= Beginning of Section =
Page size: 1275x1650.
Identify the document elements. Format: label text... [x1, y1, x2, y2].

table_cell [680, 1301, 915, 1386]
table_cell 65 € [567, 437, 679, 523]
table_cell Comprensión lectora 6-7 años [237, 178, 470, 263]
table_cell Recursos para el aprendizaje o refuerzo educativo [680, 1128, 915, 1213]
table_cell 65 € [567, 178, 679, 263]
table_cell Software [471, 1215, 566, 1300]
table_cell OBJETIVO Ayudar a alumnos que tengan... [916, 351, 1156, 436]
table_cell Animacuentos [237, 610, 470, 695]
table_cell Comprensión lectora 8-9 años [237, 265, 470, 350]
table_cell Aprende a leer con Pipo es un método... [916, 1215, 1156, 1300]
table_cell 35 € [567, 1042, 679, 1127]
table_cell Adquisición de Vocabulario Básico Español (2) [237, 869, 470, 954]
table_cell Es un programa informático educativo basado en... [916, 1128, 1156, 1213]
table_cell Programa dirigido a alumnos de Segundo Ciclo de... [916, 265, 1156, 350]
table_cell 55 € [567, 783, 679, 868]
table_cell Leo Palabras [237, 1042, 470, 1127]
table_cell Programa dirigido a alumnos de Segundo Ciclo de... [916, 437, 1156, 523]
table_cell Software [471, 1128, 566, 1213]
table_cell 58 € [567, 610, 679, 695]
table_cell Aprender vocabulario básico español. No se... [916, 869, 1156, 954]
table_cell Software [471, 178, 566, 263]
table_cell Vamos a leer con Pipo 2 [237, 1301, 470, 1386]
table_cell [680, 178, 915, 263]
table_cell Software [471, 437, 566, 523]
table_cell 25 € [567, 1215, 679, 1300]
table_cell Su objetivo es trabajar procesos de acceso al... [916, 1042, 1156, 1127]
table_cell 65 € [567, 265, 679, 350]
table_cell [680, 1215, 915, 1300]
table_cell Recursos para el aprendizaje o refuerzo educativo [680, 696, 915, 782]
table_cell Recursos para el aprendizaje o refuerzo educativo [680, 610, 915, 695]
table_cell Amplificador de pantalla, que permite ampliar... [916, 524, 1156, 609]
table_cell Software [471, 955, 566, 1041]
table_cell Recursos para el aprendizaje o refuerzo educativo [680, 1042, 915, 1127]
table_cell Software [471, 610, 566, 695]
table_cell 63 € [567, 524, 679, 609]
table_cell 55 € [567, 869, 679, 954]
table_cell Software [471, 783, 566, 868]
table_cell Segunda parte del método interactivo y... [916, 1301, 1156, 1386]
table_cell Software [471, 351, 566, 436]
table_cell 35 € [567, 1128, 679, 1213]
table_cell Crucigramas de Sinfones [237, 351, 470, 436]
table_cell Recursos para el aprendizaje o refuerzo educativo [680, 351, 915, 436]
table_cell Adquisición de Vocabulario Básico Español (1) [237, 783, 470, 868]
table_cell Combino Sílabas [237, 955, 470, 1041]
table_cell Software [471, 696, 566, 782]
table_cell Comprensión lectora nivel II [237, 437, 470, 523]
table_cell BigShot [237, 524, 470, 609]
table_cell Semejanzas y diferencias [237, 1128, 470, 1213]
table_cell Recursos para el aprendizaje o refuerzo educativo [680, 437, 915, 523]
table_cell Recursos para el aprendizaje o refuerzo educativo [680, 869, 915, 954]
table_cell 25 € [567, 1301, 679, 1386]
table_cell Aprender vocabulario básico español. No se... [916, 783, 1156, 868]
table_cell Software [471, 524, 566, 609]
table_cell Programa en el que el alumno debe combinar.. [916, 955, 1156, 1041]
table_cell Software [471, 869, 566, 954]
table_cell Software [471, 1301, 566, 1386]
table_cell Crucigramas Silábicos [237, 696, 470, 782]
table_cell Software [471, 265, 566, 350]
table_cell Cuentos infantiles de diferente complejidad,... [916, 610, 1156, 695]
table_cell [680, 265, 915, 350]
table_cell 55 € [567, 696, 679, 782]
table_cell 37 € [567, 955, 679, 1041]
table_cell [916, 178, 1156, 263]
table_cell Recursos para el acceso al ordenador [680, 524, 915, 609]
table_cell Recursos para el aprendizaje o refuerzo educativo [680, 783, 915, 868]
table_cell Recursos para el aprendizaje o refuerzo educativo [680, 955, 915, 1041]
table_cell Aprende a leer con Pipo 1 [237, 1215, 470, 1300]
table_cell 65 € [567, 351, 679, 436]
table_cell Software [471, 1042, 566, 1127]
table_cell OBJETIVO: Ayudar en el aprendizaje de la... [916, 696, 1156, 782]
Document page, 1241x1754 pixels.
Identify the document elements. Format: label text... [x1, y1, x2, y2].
= End of Section =
EXERCISE BRIEF: Going line by line, set down the data above exactly as given.

PROBLEM SOLUTION:
Page size: 1275x1650.
Identify the document elements. Format: label text... [x1, y1, x2, y2].

table_cell [680, 1301, 915, 1386]
table_cell 65 € [567, 437, 679, 523]
table_cell Comprensión lectora 6-7 años [237, 178, 470, 263]
table_cell Recursos para el aprendizaje o refuerzo educativo [680, 1128, 915, 1213]
table_cell 65 € [567, 178, 679, 263]
table_cell Software [471, 1215, 566, 1300]
table_cell OBJETIVO Ayudar a alumnos que tengan... [916, 351, 1156, 436]
table_cell Animacuentos [237, 610, 470, 695]
table_cell Comprensión lectora 8-9 años [237, 265, 470, 350]
table_cell Aprende a leer con Pipo es un método... [916, 1215, 1156, 1300]
table_cell 35 € [567, 1042, 679, 1127]
table_cell Adquisición de Vocabulario Básico Español (2) [237, 869, 470, 954]
table_cell Es un programa informático educativo basado en... [916, 1128, 1156, 1213]
table_cell Programa dirigido a alumnos de Segundo Ciclo de... [916, 265, 1156, 350]
table_cell 55 € [567, 783, 679, 868]
table_cell Leo Palabras [237, 1042, 470, 1127]
table_cell Programa dirigido a alumnos de Segundo Ciclo de... [916, 437, 1156, 523]
table_cell Software [471, 1128, 566, 1213]
table_cell 58 € [567, 610, 679, 695]
table_cell Aprender vocabulario básico español. No se... [916, 869, 1156, 954]
table_cell Software [471, 178, 566, 263]
table_cell Vamos a leer con Pipo 2 [237, 1301, 470, 1386]
table_cell [680, 178, 915, 263]
table_cell Software [471, 437, 566, 523]
table_cell 25 € [567, 1215, 679, 1300]
table_cell Su objetivo es trabajar procesos de acceso al... [916, 1042, 1156, 1127]
table_cell 65 € [567, 265, 679, 350]
table_cell [680, 1215, 915, 1300]
table_cell Recursos para el aprendizaje o refuerzo educativo [680, 696, 915, 782]
table_cell Recursos para el aprendizaje o refuerzo educativo [680, 610, 915, 695]
table_cell Amplificador de pantalla, que permite ampliar... [916, 524, 1156, 609]
table_cell Software [471, 955, 566, 1041]
table_cell Recursos para el aprendizaje o refuerzo educativo [680, 1042, 915, 1127]
table_cell Software [471, 610, 566, 695]
table_cell 63 € [567, 524, 679, 609]
table_cell 55 € [567, 869, 679, 954]
table_cell Software [471, 783, 566, 868]
table_cell Segunda parte del método interactivo y... [916, 1301, 1156, 1386]
table_cell Software [471, 351, 566, 436]
table_cell 35 € [567, 1128, 679, 1213]
table_cell Crucigramas de Sinfones [237, 351, 470, 436]
table_cell Recursos para el aprendizaje o refuerzo educativo [680, 351, 915, 436]
table_cell Adquisición de Vocabulario Básico Español (1) [237, 783, 470, 868]
table_cell Combino Sílabas [237, 955, 470, 1041]
table_cell Software [471, 696, 566, 782]
table_cell Comprensión lectora nivel II [237, 437, 470, 523]
table_cell BigShot [237, 524, 470, 609]
table_cell Semejanzas y diferencias [237, 1128, 470, 1213]
table_cell Recursos para el aprendizaje o refuerzo educativo [680, 437, 915, 523]
table_cell Recursos para el aprendizaje o refuerzo educativo [680, 869, 915, 954]
table_cell 25 € [567, 1301, 679, 1386]
table_cell Aprender vocabulario básico español. No se... [916, 783, 1156, 868]
table_cell Software [471, 524, 566, 609]
table_cell Programa en el que el alumno debe combinar.. [916, 955, 1156, 1041]
table_cell Software [471, 869, 566, 954]
table_cell Software [471, 1301, 566, 1386]
table_cell Crucigramas Silábicos [237, 696, 470, 782]
table_cell Software [471, 265, 566, 350]
table_cell Cuentos infantiles de diferente complejidad,... [916, 610, 1156, 695]
table_cell [680, 265, 915, 350]
table_cell 55 € [567, 696, 679, 782]
table_cell 37 € [567, 955, 679, 1041]
table_cell [916, 178, 1156, 263]
table_cell Recursos para el acceso al ordenador [680, 524, 915, 609]
table_cell Recursos para el aprendizaje o refuerzo educativo [680, 783, 915, 868]
table_cell Recursos para el aprendizaje o refuerzo educativo [680, 955, 915, 1041]
table_cell Aprende a leer con Pipo 1 [237, 1215, 470, 1300]
table_cell 65 € [567, 351, 679, 436]
table_cell Software [471, 1042, 566, 1127]
table_cell OBJETIVO: Ayudar en el aprendizaje de la... [916, 696, 1156, 782]
Document page, 1241x1754 pixels.
Identify the document elements. Format: label text... [x1, y1, x2, y2].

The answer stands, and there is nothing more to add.